DESCRIPTION OF THE TASK: Continue the excerpt on T-cell-associated genetic variants in sarcoidosis phenotypes, starting right after its final sentence.

EXCERPT PROVIDED:
*-*-*

Table 4 Summary of genetic contributions by LS and T-cells (CD4+ and CD8+) and CD4: CD8 ratio in significant polygenic scores derived using pruned sets.

In the non-LS phenotype (Table 5), using pruned SNPs, the genetic contributions in significant polygenic scores were: from 2.4% to 8.2% by variants associated with non-LS; from 3.4% to 6.2% by variants associated with T-cells relative counts; and <1% by variants associated with both non-LS- and T-cell relative counts. Using pruned genic-SNPs, the genetic contributions were: from 1.5% to 4.2% by variants associated with non-LS; from 5.4% to 5.6% by variants associated with T-cell relative counts; and <0.5% by variants associated with both non-LS and T-cell relative counts. Likewise, using pruned intergenic-SNPs, the genetic contributions were: from 2.2% to 10.3% by variants associated with non-LS; from 3.9% to 7.5% by variants associated with T-cell relative counts; and <0.6% by variants associated with both non-LS and T-cell relative counts.

Table 5 Summary of genetic contributions by non-LS and T-cells (CD4+ and CD8+) and CD4:CD8 ratio in significant polygenic scores derived using pruned sets.

Discussion

Genetic profiling of common variants associated with T-cells provides substantial evidence that variants associated with T-cell relative counts are tightly implicated in the genetic structure of sarcoidosis, and that the cumulative effect of these variants is distributed differently in sarcoidosis phenotypes, LS and non-LS.

In particular, our results demonstrate that the genetic architecture of LS is highly and distinctly influenced by susceptibility to CD3+ T-cells levels and particularly to CD8+ T-cell levels, which explained phenotypic variations of 7.28% and 7.94%, respectively. Also, the susceptibility to the derived CD4/CD8 ratio showed to be a significant genetic contributor, as it explained a phenotypic variation of 6.49%. Surprisingly, the genetic contribution of CD4+ T-cell levels explained only 1.07% of the LS variation. Additionally, further analyses on the genetic contribution from T-cell levels revealed that most of the LS explained variation was captured by both genic- and intergenic-SNPs located on chromosome 6. This is in agreement with our recent discovery about the genetics of LS17, in which the susceptibility to LS clustered within the extended MHC region25. Considering the effect of HLA-DBR1*03 in LS with regard to good prognosis, showed no significant phenotypic variation in LS HLA-DRB1*03 carriers, suggesting a plausible interaction between HLA-DRB1*03 and variants associated with T-cell levels, particularly with CD8+ T-cells. In the LS HLA-DRB1*03 non-carriers, on the other hand, the findings of few significant phenotypic variations explained by the genetics of T-cells suggests plausible interactions between other HLA-DRB1 alleles and variants associated with T-cell levels. These results, in addition to highlighting a significant genetic influence of CD8+ T-cell levels and HLA-DRB1 in LS, also suggest that the increased numbers and activation of CD4+ T-cells found in the BAL of LS patients may be due to interactions between the genes of CD8+ and CD4+ T-cells with HLA-DRB1 and other genetic and/or environmental factors. This observation strengthens previously reported data on antigen presentation in the pathogenesis of sarcoidosis26.

*-*-*

(Data excerpts)
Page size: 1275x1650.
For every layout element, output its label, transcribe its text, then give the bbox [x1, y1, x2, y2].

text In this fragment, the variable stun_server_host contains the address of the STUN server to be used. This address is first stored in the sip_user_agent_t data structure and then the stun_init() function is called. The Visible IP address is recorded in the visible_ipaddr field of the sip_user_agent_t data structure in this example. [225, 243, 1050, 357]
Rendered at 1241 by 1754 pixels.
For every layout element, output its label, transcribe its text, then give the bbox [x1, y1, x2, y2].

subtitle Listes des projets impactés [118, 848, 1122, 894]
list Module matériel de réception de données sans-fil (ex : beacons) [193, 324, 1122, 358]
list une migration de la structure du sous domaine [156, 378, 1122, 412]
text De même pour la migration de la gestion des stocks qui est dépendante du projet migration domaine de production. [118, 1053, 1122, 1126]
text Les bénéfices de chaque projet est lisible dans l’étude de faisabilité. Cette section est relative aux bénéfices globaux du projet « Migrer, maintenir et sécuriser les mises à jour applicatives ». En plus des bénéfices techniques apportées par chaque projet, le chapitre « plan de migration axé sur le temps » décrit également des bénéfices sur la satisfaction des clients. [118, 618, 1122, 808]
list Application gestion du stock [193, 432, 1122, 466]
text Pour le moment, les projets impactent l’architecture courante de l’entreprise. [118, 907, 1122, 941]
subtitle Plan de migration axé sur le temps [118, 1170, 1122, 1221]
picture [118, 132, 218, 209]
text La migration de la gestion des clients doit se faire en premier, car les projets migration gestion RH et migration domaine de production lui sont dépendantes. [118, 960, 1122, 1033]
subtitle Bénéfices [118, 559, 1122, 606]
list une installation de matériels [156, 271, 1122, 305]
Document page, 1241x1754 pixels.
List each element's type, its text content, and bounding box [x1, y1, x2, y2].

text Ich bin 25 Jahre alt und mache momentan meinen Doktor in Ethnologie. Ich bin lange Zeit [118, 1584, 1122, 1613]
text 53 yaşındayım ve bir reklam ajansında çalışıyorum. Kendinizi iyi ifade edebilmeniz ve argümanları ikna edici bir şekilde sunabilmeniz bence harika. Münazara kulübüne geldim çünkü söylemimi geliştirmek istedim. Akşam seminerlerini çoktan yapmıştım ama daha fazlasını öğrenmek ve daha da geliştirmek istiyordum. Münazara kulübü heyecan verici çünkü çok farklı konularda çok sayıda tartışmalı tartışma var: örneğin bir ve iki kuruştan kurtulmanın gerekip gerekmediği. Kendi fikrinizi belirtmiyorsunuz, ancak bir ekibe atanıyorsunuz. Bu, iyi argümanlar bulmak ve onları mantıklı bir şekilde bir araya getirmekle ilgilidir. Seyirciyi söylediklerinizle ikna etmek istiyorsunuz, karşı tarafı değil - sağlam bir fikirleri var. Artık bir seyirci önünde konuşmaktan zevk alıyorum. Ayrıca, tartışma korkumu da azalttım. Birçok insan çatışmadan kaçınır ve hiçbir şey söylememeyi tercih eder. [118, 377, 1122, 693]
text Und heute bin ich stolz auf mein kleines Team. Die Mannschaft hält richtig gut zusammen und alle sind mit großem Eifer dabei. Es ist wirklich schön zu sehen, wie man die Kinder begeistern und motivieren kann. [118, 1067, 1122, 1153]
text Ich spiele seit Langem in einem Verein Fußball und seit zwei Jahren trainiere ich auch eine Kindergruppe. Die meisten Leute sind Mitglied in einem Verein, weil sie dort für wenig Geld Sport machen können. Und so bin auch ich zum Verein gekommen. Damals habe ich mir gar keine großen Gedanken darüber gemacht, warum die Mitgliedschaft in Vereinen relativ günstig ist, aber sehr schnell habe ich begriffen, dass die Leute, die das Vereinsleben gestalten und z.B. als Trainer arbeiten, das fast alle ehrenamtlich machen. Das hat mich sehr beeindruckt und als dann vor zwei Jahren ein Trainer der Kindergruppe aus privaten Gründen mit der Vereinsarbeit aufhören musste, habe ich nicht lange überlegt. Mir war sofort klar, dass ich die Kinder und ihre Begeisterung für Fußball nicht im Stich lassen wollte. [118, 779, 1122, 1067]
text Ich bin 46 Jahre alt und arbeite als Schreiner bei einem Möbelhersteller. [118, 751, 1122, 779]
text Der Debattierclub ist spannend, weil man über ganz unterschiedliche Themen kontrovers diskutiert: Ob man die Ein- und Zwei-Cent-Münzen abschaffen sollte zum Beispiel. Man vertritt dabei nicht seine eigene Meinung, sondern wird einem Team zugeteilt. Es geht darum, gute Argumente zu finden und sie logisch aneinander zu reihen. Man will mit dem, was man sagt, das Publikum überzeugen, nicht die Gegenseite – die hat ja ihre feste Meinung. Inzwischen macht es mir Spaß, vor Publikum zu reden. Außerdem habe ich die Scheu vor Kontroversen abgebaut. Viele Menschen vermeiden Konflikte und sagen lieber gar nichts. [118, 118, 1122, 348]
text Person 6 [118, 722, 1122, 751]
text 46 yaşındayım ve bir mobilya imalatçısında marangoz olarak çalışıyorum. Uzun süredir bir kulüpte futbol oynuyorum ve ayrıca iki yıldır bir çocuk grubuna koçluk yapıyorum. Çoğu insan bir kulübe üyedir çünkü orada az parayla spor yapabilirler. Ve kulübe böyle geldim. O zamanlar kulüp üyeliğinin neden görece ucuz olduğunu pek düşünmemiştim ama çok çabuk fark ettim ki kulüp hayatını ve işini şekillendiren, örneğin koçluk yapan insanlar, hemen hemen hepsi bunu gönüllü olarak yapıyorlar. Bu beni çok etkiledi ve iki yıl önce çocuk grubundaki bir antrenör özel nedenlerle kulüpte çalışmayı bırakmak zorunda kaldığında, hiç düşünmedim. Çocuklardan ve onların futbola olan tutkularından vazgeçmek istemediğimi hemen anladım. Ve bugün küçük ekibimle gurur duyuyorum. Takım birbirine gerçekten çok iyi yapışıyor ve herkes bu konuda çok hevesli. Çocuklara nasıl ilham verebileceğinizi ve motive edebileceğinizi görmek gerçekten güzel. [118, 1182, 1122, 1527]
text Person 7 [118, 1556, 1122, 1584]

*-*-*

RESULT:
Interestingly, in non-LS, the susceptibility to CD3+, CD4+, and CD8+ T-cell levels and of CD4/CD8 ratio is shown to have minimal effect on explaining its phenotypic variation, which was found to be <1%. This finding suggests that common genetic variants of T-cell levels and of CD4/CD8 ratio have marginal influence in the disease architecture of non-LS, and therefore other genetic factors are more likely to be involved.

Results using fewer numbers of genetic variants by means of LD-based SNP pruning also revealed analogous effects for explaining the phenotypic variation of sarcoidosis phenotypes (LS and non-LS). In agreement with our findings using the unpruned datasets, common variants associated with T-cell levels and CD4/CD8 ratio are shown to have strong effects in the disease architecture of LS and weak effects in the disease architecture of non-LS. Moreover, partitioning the genome by variant type (i.e., genic- and intergenic-SNPs) also revealed similar results for explaining the phenotypic variation of LS and non-LS. That is, while both genic- and intergenic-SNPs associated with T-cell levels and of CD4/CD8 ratio are important genetic factors for explaining the phenotypic variation of LS, only genic-SNPs seem to be influential for non-LS.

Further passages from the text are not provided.